## SET PROBLEM
Turn the material below into a JSON list of strings, one string per line and no blank lines, and leave the picture lines out.

## PROVIDED ENTRIES
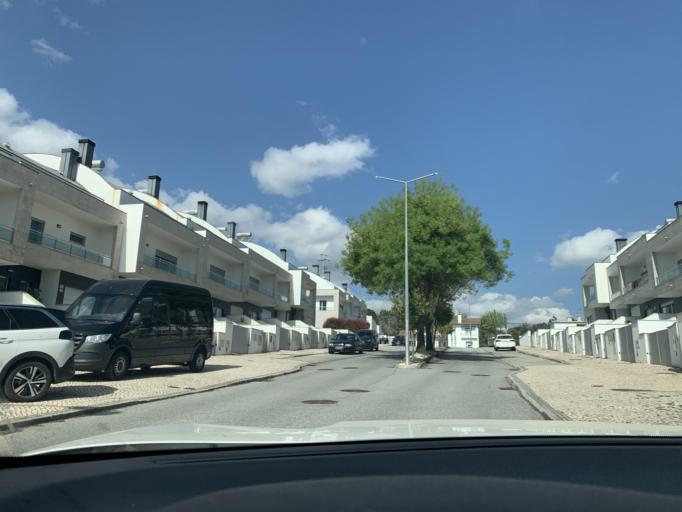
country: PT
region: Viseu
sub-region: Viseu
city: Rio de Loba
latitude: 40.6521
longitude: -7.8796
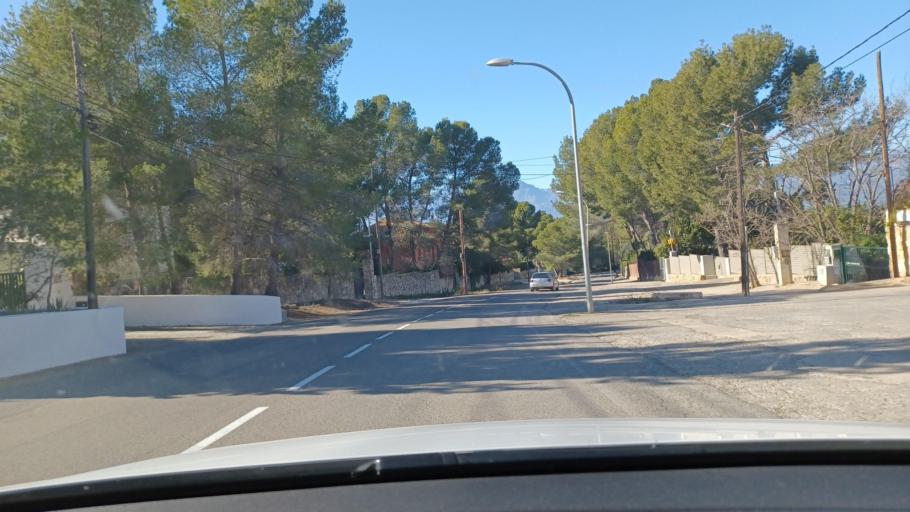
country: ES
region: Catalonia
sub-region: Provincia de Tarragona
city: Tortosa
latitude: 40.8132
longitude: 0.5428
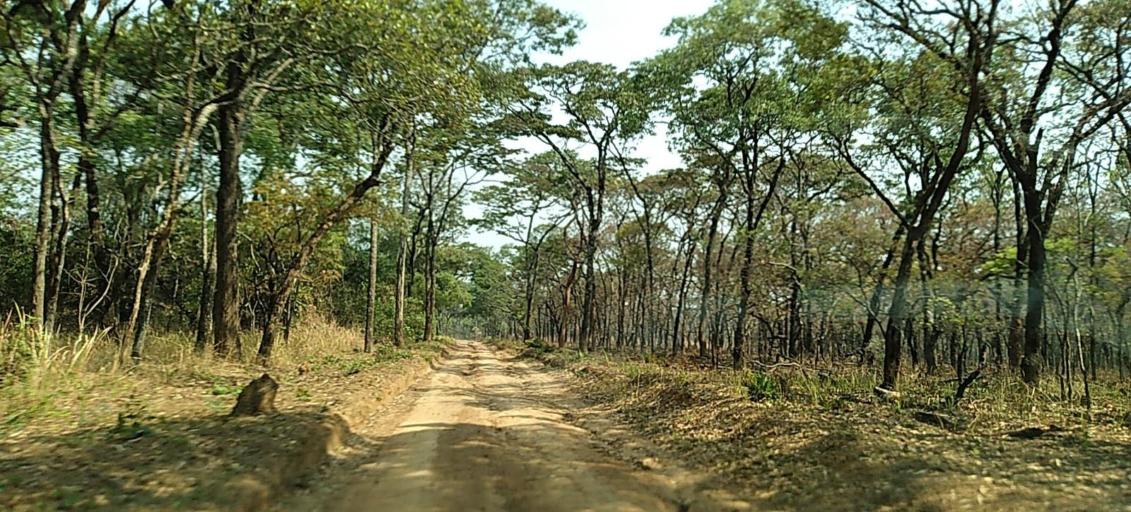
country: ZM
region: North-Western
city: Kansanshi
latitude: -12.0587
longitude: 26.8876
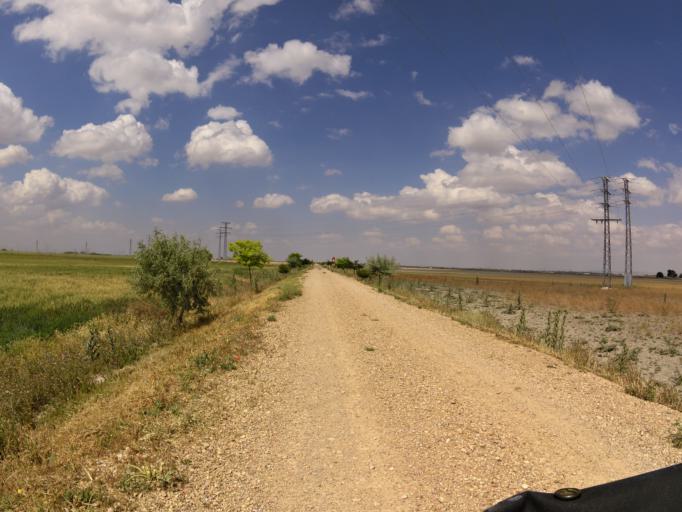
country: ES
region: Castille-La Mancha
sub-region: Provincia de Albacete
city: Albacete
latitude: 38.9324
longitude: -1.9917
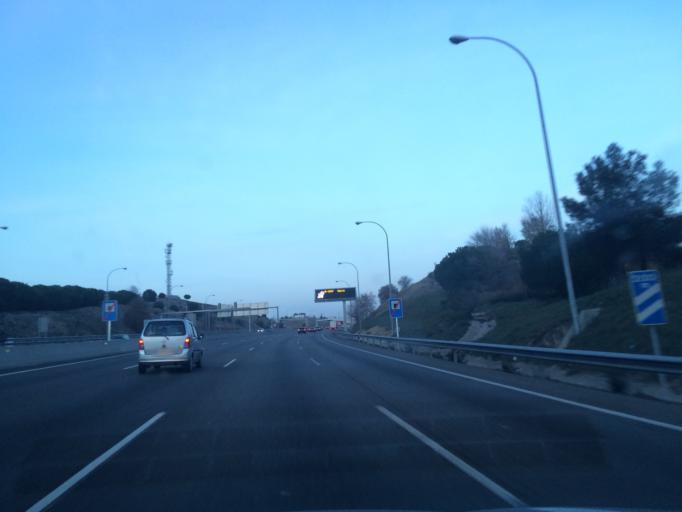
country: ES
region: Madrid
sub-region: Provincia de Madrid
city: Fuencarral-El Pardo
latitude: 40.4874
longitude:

## FULL RESPONSE
[
  "country: PT",
  "region: Viseu",
  "sub-region: Viseu",
  "city: Rio de Loba",
  "latitude: 40.6521",
  "longitude: -7.8796",
  "country: ES",
  "region: Catalonia",
  "sub-region: Provincia de Tarragona",
  "city: Tortosa",
  "latitude: 40.8132",
  "longitude: 0.5428",
  "country: ZM",
  "region: North-Western",
  "city: Kansanshi",
  "latitude: -12.0587",
  "longitude: 26.8876",
  "country: ES",
  "region: Castille-La Mancha",
  "sub-region: Provincia de Albacete",
  "city: Albacete",
  "latitude: 38.9324",
  "longitude: -1.9917",
  "country: ES",
  "region: Madrid",
  "sub-region: Provincia de Madrid",
  "city: Fuencarral-El Pardo",
  "latitude: 40.4874",
  "longitude:"
]